The bottom line is it means we are looking at a minimum of another 3 million homes going into foreclosure (or some variant) over the next few years.

Beyond the coming wave of foreclosures, credit availability is another factor holding housing activity down:

Since 2007, 19% of all borrowers (~9 million borrowers) have gone >90 days delinquent on their mortgages, or have had their mortgage liquidated.

In other words, one in five people who held or qualified for a mortgage not too long ago would not today. The 90 days delinquency on their credit reports prevents them from qualifying for a new mortgage.

This is a very significant data point to the idea of a housing turnaround. Why?
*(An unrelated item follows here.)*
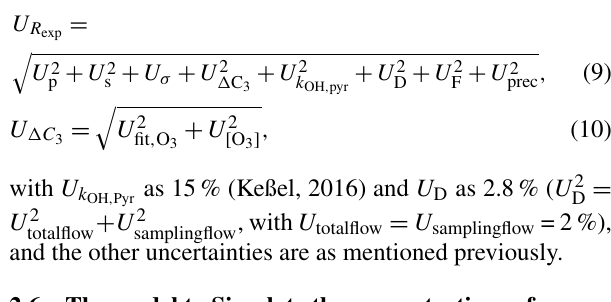
Figure 3. (a) Correction of C 3 ( (cid:49) C 3 , O pyr /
Based on this delinquency alone, nearly all of these borrowers - about 9 million current homeowners - would be unable to qualify for [a] bank loan today. That is 9 million potential home buyers who are effectively barred from the market due to their credit scores. Removing that many people as potential home buyers amounts to a huge reduction in demand.

Isn't that terrible? No, it's just a correction correcting the overbuilding and overbuying in the US housing market. And here's more correcting....

(Reuters) - New claims for US state jobless benefits rose for the fifth time in six weeks and consumer prices fell in May...

Terrible again, right? Wrong...the correction is doing what it's supposed to do. Bloomberg:

Americans are digging themselves out of mortgage debt.Home equity in the first quarter rose to $6.7 trillion, the highest level since 2008, as homeowners taking advantage of record-low borrowing costs to refinance their loans brought cash to the table to pay down principal. The 7.3 percent gain was the biggest jump in more than 60 years, according to an analysis by Bloomberg of Federal Reserve data.

Residential mortgage debt peaked in 2007 at $10.6 trillion, doubling in six years, according to Fed data. Since then, it has fallen 7 percent as the value [of] all residential property has dropped 23 percent.